Shrek Sequels

If you’ve been holding out hope that we might see the Shrek franchise return to the big screen, we have some good news. This year marks the 15th anniversary of the original DreamWorks Animation film featuring the voices of Mike Myers, Eddie Murphy and Cameron Diaz, and to celebrate the milestone, the studio is figuring out a way to bring the franchise back from the dead.

Comcast’s NBC Universal recently bought DreamWorks Animation, and part of their plan for the animation studio includes creating more Shrek sequels, as revealed by NBCU chief executive Steve Burke during the Guggenheim TMT Symposium in New York. Find out more about the revival of the Shrek franchise after the jump.

The Hollywood Reporter reveals that part of NBC Universal’s plan after purchasing DreamWorks Animation is to give creative control to Illumination Entertainment’s Chris Meledandri, producer of Despicable Me, Minions and all the animation studio’s movies. Along with that comes the responsibility of creating more Shrek movies, as Steve Burke said simply:

He is creatively going to try to help us figure out how to resurrect Shrek.

That implies that DreamWorks Animation has been trying to figure out how to do this for awhile, which sounds like they might be desperate to get some box office money back in the bank. This isn’t entirely surprising since the Shrek franchise was one of the biggest cash cows for DreamWorks Animation. The four Shrek movies, plus Puss in Boots, have collectively pulled in nearly $1.42 billion. Plus, there were two holiday TV specials, Shrek the Halls and Scared Shrekless, which have been sold on home video.

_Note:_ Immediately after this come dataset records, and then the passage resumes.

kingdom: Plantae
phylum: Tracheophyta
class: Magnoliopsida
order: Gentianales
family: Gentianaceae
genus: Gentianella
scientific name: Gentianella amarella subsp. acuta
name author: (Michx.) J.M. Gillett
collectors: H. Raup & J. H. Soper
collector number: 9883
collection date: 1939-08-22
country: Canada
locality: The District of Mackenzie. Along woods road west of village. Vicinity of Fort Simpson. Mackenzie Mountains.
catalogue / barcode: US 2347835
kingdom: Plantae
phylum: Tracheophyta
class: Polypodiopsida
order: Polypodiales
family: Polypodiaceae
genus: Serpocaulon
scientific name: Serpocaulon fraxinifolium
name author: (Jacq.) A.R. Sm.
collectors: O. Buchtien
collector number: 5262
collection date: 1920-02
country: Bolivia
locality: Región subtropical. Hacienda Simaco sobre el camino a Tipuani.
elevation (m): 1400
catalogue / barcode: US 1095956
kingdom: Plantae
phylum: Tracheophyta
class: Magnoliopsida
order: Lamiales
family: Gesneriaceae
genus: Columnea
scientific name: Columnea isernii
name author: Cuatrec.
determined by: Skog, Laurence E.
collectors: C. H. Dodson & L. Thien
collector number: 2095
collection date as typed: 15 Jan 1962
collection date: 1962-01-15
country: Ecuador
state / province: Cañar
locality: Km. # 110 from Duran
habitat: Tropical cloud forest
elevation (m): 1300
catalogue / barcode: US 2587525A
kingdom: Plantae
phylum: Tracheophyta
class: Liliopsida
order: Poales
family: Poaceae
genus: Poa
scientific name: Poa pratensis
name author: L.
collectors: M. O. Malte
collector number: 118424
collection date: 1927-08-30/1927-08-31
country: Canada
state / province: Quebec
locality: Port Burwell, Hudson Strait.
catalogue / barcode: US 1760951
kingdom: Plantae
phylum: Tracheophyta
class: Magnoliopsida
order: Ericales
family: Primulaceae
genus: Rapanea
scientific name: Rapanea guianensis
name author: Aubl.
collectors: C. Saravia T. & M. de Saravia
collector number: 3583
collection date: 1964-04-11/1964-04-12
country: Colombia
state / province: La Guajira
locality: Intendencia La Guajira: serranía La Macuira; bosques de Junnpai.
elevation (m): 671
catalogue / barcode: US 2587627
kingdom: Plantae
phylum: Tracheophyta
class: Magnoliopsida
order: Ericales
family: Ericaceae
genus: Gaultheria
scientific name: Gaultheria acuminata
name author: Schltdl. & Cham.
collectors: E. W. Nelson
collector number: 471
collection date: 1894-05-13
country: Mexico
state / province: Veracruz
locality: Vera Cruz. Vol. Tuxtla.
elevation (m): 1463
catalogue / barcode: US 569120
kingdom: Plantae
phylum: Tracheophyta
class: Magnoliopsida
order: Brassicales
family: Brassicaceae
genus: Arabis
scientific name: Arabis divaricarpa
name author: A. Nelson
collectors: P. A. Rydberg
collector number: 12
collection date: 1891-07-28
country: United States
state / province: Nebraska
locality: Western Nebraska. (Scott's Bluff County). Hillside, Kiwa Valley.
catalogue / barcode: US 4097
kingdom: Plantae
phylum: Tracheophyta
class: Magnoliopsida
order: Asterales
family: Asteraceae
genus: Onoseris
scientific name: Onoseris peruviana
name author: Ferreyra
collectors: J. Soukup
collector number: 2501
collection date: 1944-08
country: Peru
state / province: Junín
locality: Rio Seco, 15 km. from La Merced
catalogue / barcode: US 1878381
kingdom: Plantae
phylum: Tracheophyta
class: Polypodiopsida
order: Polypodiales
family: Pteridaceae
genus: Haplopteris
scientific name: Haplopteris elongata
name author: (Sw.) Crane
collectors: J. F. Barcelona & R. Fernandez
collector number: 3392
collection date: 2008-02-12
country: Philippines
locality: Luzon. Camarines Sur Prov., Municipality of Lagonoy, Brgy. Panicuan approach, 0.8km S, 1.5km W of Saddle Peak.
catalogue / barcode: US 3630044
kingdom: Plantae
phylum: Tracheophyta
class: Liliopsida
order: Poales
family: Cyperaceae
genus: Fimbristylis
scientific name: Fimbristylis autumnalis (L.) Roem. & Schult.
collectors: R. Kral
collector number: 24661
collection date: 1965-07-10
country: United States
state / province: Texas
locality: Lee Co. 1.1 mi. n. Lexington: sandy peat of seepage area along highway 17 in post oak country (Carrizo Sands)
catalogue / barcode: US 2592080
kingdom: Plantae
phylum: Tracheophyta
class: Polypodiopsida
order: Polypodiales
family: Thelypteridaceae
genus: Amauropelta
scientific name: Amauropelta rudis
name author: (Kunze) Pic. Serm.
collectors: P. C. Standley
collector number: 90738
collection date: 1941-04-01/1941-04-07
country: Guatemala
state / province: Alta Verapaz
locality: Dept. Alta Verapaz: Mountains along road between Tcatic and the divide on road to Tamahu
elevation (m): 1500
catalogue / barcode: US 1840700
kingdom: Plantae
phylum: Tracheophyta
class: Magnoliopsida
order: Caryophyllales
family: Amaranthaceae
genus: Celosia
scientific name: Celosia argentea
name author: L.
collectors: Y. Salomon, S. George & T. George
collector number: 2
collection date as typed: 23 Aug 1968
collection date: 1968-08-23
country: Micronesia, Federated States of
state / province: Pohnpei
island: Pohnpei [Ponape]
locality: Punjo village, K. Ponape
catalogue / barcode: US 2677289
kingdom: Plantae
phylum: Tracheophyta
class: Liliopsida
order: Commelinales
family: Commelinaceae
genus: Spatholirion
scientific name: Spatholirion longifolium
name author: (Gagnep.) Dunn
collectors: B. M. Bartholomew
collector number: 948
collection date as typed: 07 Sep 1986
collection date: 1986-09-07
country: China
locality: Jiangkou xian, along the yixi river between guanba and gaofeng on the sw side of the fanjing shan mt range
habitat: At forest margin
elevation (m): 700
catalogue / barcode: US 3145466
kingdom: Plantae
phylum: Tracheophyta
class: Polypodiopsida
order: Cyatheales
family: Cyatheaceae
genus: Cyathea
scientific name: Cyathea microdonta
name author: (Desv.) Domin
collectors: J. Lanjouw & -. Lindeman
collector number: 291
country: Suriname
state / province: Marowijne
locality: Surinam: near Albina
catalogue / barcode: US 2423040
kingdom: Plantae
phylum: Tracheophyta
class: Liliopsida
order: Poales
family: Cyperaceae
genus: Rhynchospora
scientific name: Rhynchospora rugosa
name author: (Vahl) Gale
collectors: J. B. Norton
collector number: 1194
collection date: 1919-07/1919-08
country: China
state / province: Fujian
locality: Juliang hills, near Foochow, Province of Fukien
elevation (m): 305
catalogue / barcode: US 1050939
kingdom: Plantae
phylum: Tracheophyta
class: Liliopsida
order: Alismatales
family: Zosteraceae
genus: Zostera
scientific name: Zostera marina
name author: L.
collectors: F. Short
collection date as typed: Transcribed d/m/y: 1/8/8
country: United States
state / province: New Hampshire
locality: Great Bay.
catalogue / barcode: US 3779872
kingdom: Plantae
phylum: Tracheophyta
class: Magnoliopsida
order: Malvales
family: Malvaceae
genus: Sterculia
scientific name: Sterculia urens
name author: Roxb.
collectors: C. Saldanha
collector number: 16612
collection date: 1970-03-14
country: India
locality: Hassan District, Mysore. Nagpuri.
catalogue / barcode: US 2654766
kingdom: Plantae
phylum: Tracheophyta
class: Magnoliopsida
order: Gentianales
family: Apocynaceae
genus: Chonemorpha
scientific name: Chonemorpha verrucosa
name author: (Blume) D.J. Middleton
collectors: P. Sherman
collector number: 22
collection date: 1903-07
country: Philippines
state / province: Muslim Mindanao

For me, the Shrek franchise started to lose steam with Shrek the Third, and went completely off the rails with Shrek Forever After. The roster of characters got too big, and it just lost the heart that made the first two movies so great. Puss in Boots was an interesting enough way to spin off the franchise, but it still wasn’t on par with the original Shrek. And the audience seems to agree since each sequel earned less than its predecessor.

We’re not entirely sure how Shrek will be brought back to the big screen, and I don’t have complete confidence in Chris Meledandri to do it in a satisfying way, especially after what he did with Minions. Illumination seems to be as hit or miss with their movies as DreamWorks Animation has become, so I’m not sure this is the best move for the latter, but they certainly have to do something to get back on track.

If these new Shrek sequels allow DreamWorks Animation the opportunity to work on more original films down the road, then I guess we can tolerate milking the cash cow, but hopefully movies like whatever Edgar Wright is working on over there still get just as much attention.